King – a former government chief scientist and UK climate envoy from 2000 to 2007, and as the government’s special representative on climate from 2013 to 2017 he was an adviser to prime ministers and foreign secretaries including Johnson – said valuable time had been wasted while the government failed to act.

Waiting several more weeks for a new Conservative leader to take the reins of government would only add to the problem, he said. “There will be extreme suffering, at the lower-paid end of our society,” King warned. “We need fiscal policies that help people in the lower-paid bracket, that manage the costs of energy.”

He said home insulation must also be a priority. “Insulating homes is a massive benefit to individuals and the country at large. Home insulation programmes have always been on the back burner for government for such a long time, though the benefits are enormous.”

Even starting now would help people across the country with bills, he said, adding: “It’s never too late – if you start now, we could see good progress before winter.”

Keir Starmer, the Labour leader, will announce new proposals on Monday for how to deal with the UK’s home insulation problem, while calling for the energy bill cap to be retained at its current £1.971, according to a report in the Observer on Sunday.

King was scathing of the Tory leadership candidate Liz Truss’s emphasis on tax cuts to tackle with the cost of living crisis, though she has also hinted further support could not be ruled out. Rishi Sunak, the other leadership hopeful, proposed to cut VAT on energy bills and offer support to bill payers. “The big beneficiaries of low tax are people who can already afford higher energy prices,” he said.

King also criticised the government for turning to increased production of oil and gas in the North Sea to lower energy bills, a move he said would do nothing to alleviate high gas prices and would lock in high greenhouse gas emissions for decades.

“It’s completely the wrong timescale – it will take 10 or 20 years for new oil and gas projects [started now] to come online,” he warned.

The Climate Crisis Advisory Group, an international coalition of scientists chaired by King, will publish a report this week arguing that governments do not need to return to fossil fuels in response to rising gas prices and energy shortages.

International cooperation, expanding investment in renewable energy as well as pursuing energy efficiency through home insulation and in industries would be enough to limit the energy crisis, the report says. Interest rate rises should also be avoided as that would risk a damaging recession.

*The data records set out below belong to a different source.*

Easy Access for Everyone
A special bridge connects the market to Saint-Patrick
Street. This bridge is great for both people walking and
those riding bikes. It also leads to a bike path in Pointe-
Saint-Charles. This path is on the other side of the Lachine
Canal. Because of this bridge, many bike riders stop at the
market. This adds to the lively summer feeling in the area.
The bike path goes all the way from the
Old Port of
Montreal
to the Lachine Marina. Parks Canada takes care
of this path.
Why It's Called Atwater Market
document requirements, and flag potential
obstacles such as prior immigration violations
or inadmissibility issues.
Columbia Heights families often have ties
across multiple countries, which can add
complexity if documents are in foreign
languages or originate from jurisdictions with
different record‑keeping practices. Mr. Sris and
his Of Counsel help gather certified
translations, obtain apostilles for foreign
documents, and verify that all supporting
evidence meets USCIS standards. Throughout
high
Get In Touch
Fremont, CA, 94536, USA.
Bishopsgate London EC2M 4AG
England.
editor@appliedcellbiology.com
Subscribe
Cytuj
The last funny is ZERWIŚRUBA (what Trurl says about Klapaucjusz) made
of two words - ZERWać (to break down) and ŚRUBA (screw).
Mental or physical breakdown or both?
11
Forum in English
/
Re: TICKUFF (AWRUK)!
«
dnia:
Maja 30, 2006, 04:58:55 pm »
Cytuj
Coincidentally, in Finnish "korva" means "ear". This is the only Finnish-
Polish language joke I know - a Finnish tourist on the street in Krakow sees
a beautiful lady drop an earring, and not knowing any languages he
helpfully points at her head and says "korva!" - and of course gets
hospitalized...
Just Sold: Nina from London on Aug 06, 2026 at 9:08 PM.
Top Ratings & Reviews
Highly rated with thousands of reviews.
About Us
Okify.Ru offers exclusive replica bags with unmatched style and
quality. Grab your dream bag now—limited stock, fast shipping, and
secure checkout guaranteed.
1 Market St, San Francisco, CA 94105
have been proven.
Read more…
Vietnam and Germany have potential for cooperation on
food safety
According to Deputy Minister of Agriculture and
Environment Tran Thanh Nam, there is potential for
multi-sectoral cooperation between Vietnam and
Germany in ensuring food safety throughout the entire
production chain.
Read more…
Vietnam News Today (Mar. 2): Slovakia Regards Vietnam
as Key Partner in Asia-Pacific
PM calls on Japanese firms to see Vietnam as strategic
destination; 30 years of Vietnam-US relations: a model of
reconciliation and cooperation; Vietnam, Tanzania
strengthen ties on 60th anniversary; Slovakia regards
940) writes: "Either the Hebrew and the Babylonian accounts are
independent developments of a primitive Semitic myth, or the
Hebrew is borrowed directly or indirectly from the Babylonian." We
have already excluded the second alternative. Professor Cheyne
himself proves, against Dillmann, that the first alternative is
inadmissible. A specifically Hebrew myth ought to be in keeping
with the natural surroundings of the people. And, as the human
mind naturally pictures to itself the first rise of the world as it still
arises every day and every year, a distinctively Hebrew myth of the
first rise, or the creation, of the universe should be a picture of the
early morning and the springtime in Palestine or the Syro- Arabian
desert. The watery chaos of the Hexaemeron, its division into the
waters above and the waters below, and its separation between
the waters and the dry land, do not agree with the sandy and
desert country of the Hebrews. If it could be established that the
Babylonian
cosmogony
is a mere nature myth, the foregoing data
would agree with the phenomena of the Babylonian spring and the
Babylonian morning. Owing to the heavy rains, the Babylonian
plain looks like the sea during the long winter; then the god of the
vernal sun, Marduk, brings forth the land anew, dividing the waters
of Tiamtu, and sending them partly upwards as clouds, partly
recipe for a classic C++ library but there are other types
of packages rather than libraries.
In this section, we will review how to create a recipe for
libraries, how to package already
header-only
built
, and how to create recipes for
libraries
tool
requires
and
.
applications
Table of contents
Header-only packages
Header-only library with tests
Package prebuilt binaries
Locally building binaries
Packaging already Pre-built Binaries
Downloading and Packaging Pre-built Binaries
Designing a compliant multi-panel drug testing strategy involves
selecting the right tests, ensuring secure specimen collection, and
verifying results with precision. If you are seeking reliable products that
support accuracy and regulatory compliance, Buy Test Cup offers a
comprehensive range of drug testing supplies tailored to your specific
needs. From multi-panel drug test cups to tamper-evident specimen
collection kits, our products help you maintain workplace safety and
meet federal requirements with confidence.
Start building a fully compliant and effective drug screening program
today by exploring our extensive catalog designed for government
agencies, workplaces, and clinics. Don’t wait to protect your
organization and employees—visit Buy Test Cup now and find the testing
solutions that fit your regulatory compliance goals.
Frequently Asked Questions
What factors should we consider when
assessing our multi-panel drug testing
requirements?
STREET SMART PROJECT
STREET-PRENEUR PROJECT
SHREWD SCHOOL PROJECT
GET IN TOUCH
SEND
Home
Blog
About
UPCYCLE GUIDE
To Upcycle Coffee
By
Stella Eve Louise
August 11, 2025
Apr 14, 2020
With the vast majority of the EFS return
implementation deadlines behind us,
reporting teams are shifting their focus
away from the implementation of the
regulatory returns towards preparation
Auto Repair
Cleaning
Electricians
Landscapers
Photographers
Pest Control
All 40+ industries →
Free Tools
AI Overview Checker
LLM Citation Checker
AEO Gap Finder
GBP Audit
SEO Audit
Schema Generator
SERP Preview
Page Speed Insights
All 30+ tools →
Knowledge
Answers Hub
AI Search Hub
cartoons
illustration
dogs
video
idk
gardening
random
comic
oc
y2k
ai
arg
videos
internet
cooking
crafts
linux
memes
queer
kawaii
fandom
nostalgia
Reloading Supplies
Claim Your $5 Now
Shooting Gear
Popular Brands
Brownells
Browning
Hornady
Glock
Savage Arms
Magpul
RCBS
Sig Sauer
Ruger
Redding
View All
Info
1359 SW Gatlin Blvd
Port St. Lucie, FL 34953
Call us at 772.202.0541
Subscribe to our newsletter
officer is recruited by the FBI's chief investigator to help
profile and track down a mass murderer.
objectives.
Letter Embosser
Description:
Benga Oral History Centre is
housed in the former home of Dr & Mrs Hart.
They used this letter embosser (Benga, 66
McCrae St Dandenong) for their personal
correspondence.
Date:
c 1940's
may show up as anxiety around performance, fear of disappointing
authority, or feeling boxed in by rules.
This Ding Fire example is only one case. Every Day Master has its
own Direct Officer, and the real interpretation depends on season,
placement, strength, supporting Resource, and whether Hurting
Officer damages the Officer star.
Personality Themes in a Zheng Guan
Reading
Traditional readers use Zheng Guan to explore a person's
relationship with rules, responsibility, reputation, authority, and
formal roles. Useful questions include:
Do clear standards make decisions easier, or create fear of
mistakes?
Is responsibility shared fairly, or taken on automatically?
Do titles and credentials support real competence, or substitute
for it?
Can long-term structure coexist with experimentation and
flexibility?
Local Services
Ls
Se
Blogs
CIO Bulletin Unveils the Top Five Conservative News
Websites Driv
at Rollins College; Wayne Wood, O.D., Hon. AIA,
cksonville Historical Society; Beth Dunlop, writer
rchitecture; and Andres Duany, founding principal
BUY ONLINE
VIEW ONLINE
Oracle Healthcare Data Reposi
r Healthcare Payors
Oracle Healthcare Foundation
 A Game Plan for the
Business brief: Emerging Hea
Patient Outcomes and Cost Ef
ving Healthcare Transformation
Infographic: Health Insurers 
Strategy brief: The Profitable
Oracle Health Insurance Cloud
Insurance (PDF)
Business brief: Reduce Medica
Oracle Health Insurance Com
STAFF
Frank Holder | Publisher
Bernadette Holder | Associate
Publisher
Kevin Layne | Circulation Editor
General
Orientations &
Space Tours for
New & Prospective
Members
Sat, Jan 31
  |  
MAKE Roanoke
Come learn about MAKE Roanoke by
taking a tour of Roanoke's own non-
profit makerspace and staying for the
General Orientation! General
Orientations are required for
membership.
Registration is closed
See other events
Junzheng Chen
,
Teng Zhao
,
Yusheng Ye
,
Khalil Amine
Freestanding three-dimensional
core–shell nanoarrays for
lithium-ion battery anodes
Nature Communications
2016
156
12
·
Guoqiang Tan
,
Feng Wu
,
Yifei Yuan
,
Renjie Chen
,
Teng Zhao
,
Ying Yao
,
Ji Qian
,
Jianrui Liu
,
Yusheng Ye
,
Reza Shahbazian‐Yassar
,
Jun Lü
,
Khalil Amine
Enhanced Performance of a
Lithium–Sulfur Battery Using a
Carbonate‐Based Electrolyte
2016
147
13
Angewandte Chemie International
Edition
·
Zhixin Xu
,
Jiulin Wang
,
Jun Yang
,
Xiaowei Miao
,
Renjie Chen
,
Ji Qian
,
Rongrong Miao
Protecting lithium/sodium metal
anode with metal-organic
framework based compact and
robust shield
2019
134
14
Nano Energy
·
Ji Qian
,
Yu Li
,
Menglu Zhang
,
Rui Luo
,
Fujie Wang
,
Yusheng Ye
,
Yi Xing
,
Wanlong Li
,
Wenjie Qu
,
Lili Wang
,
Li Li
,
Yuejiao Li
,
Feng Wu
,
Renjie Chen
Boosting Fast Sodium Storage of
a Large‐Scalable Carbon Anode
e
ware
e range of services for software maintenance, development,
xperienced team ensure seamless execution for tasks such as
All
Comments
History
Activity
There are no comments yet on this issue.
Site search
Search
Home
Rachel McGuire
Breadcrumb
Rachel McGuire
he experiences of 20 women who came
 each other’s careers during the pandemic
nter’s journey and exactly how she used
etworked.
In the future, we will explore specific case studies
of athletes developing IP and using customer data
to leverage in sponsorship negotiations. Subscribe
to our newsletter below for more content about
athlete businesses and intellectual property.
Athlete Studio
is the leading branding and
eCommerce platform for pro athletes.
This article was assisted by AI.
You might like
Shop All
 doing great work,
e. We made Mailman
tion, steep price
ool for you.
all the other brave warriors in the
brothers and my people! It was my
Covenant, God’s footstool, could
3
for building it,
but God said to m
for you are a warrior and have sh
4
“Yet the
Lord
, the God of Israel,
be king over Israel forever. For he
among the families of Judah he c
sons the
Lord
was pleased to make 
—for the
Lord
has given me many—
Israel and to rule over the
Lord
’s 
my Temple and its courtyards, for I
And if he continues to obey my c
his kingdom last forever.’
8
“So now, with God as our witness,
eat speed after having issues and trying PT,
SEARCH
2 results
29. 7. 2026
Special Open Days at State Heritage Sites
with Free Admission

“The remaining global carbon budget of around 400 gigatonnes of CO2 simply does not allow new fossil fuel expansion,” the report says. “A fossil-fuel rush is simply an unsustainable position and is a big mistake.”

Critics sometimes argue that renewable energy is variable and intermittent – but King says overhauling energy grids and diversifying clean sources of power would solve this problem.

“Offshore wind is very reliable, as the wind blows a very large percentage of the time from the North Sea,” he added. Hydropower in some areas could be used to store energy in dams for release when wind was low.

Nuclear energy also has a part to play, in the UK and around the world, according to King. He said Germany should return to nuclear power, instead of reviving its coal-fired power stations.

“I worry about the fact that the fossil fuel lobby has been amazingly powerful,” in the UK and other countries, King said. Ministers had delayed again a decision on a potential new coalmine in Cumbria, which King warned could be approved by the next prime minister on the “excuse” of energy security.

In the US, important climate legislation was passed last week that will provide hundreds of billions of dollars in funding to key technologies, but owing to pressure from the fossil fuel lobby it still contains sops to gas and oil production. “The power of the fossil-fuel lobby has been such that the US has never been able to play a leading role in negotiations on the climate,” King said.